Just wondered where the main UK expat Urbanizations are around Torre Del Mar / Velez Malaga /Torrex /Nerja. I am looking to open a retail outlet which will be targeted to the UK expats and wondered where would be best.

I feel that Torre Del Mar is best suited at this is easily accessible and will pull from all areas - thoughts?


----------



## Joppa (Sep 7, 2009)

Nerja has the highest concentration of UK expats, but rent etc will be higher. Torrox Costa would be my next choice, followed by Torre del Mar/Velez Malaga, which are more Spanish in character though with sizeable expat community.


----------



## Lynn R (Feb 21, 2014)

In 2018 the total foreign-born registered population of the municipality of Vélez-Málaga (which includes Torre del Mar as well as some outlying villages) was 9,851 of whom 8.6% were British - 847 in total.

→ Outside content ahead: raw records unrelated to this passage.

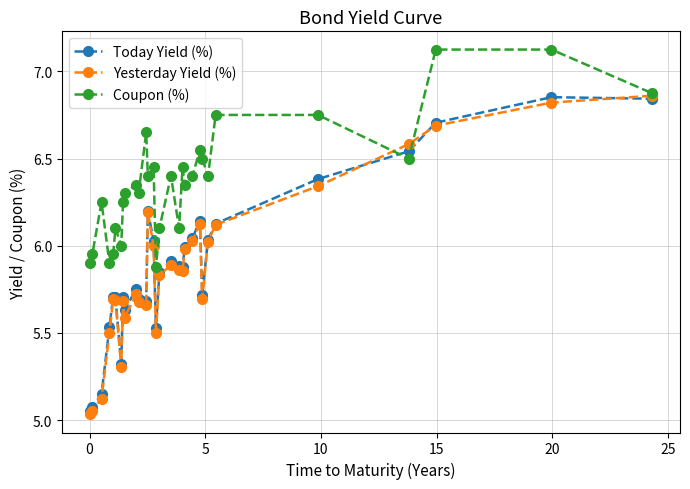

Which series has the largest total across all categories?

Coupon (%)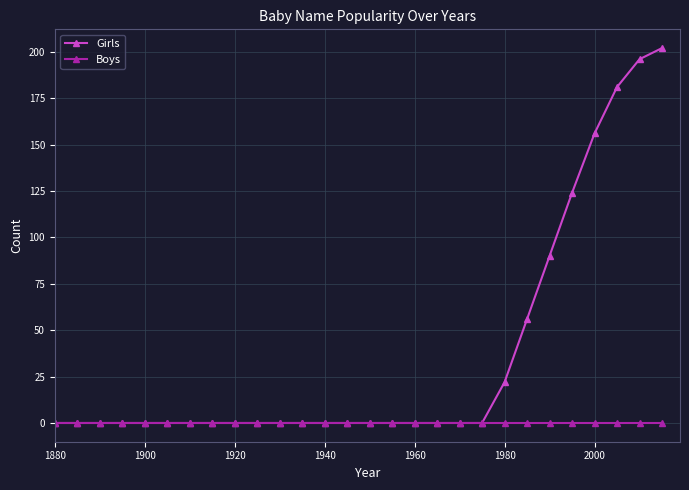

Rank the series by their maximum value, from lowest to highest.

Boys, Girls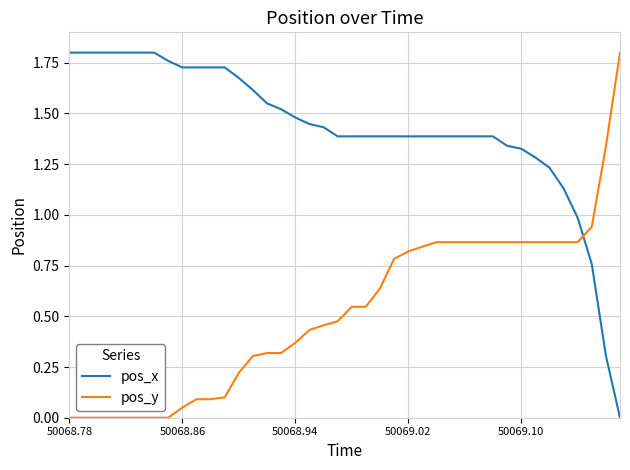

What are all the series names shown in the legend?

pos_x, pos_y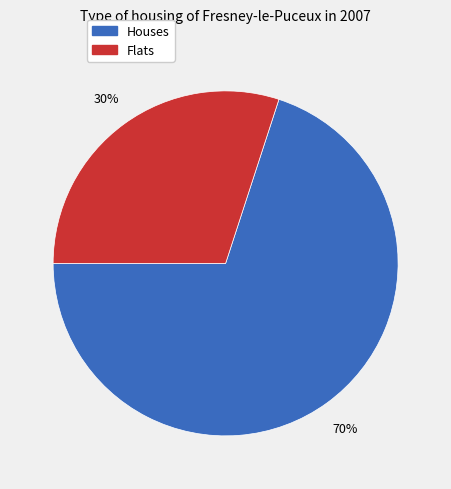

To the nearest percent, what is the average slice percentage?

50%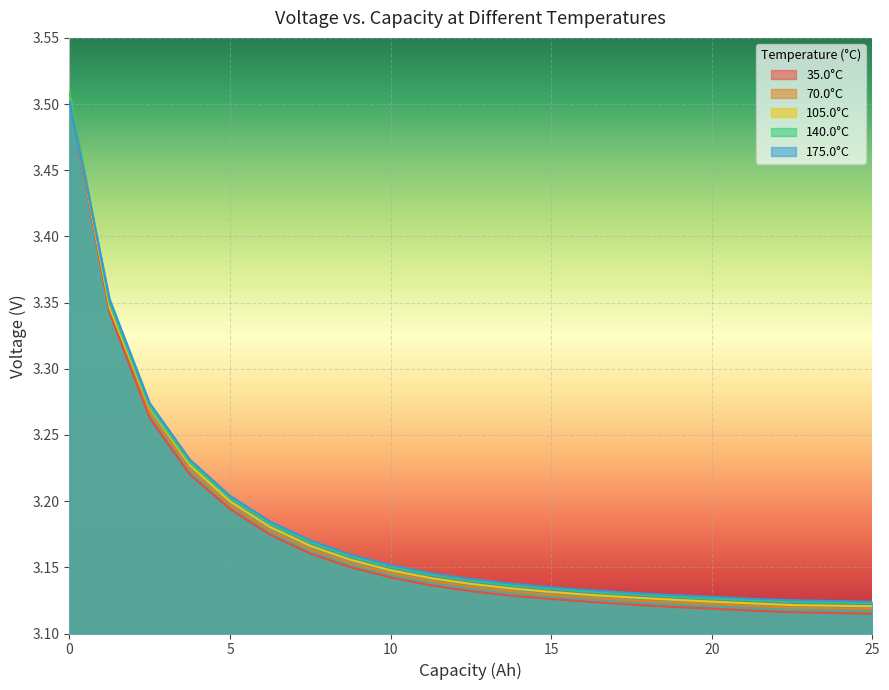

Which series has the widest spread of values?

70.0°C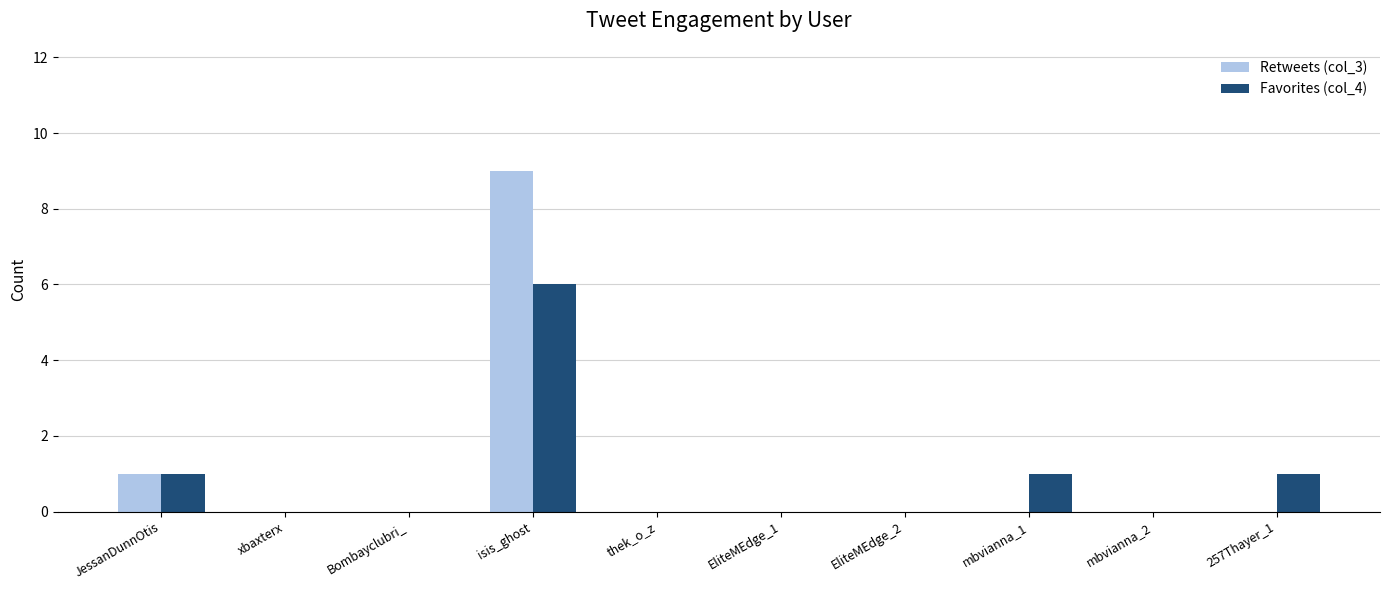

Reading left to right, what are all the values shown in this chart?

Retweets (col_3): JessanDunnOtis=1	xbaxterx=0	Bombayclubri_=0	isis_ghost=9	thek_o_z=0	EliteMEdge_1=0	EliteMEdge_2=0	mbvianna_1=0	mbvianna_2=0	257Thayer_1=0
Favorites (col_4): JessanDunnOtis=1	xbaxterx=0	Bombayclubri_=0	isis_ghost=6	thek_o_z=0	EliteMEdge_1=0	EliteMEdge_2=0	mbvianna_1=1	mbvianna_2=0	257Thayer_1=1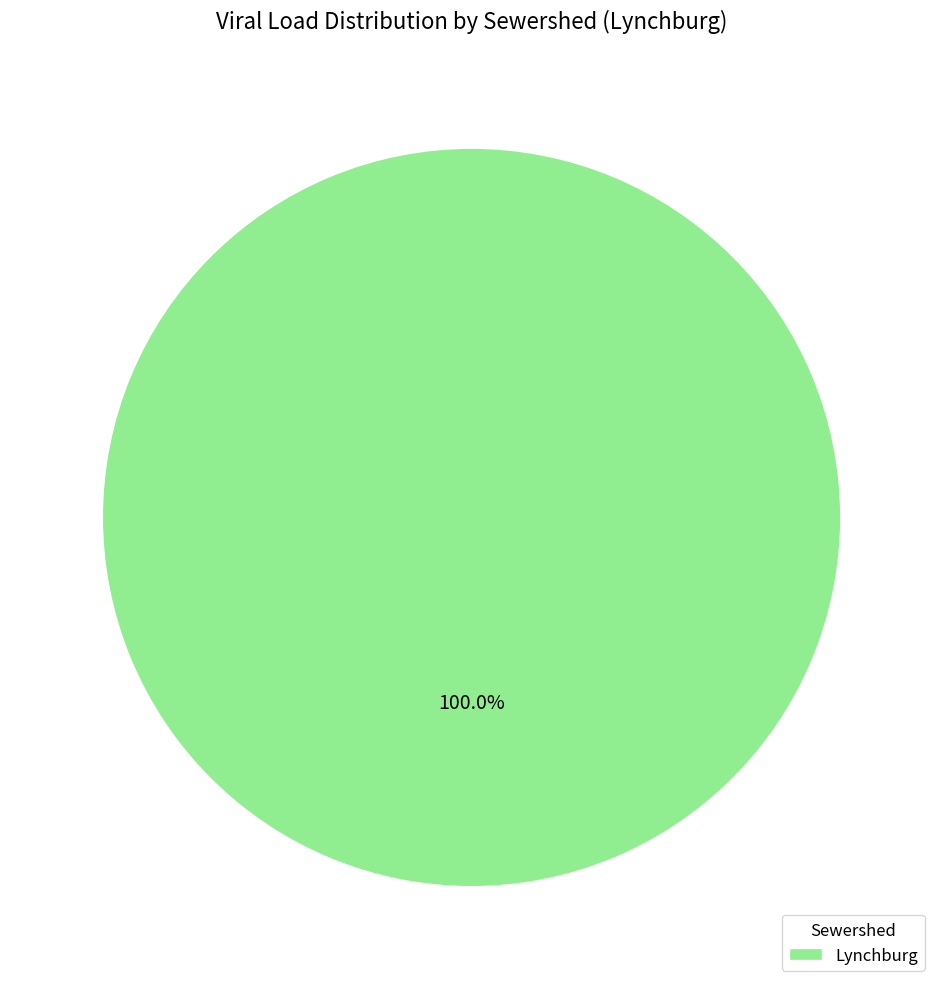

Is there any slice that represents more than half of the pie?

Yes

https://www.foro-ciudad.com/malaga/velez-malaga/habitantes.html#Extranjeros

Nerja had more than twice that number of British-born residents, and Torrox around 1,300, so the bulk of your target market would be concentrated at the eastern end of your search area rather than the Torre del Mar end. However, as Joppa says rents are likely to be higher in Nerja.

https://www.foro-ciudad.com/malaga/nerja/habitantes.html#Extranjeros

https://www.foro-ciudad.com/malaga/torrox/habitantes.html#Extranjeros


There is a sizeable British population a bit further inland around La Vinuela, Puente de Don Manuel and Alcaucín, but there are also quite a number of established British owned businesses catering for them.


----------